**WHAT IS NEEDED:** Count the lines in the records below that contain the string "scientific", treating uppercase and lowercase as different, and give only the number.

**STORED DATA:**
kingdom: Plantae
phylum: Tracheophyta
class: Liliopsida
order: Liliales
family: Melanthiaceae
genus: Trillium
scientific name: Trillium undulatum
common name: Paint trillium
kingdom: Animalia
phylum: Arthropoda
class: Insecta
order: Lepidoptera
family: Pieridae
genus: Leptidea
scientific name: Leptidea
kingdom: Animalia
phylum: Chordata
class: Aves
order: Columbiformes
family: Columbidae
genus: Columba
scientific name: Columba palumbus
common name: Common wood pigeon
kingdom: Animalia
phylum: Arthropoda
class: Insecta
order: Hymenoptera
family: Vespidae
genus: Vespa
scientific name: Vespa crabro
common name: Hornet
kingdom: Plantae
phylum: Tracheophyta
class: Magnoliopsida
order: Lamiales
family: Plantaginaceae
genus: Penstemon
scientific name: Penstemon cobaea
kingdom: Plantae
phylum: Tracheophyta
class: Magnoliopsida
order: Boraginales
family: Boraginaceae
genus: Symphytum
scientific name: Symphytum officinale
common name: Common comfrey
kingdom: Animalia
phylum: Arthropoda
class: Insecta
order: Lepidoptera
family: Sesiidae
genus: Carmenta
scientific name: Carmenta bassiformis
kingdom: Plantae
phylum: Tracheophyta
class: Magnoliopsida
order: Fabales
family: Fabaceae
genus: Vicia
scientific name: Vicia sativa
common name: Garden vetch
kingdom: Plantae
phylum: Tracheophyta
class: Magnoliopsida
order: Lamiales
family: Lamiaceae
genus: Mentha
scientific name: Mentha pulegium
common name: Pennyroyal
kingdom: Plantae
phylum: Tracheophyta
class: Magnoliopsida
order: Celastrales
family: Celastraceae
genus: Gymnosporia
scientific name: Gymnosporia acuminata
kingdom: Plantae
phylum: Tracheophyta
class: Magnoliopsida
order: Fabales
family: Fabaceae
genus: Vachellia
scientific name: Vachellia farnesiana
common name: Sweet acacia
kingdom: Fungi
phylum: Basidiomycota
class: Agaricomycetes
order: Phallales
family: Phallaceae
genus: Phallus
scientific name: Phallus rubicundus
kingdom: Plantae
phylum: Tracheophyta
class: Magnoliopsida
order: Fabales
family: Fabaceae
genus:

**ANSWER TO THIS PROBLEM:** 12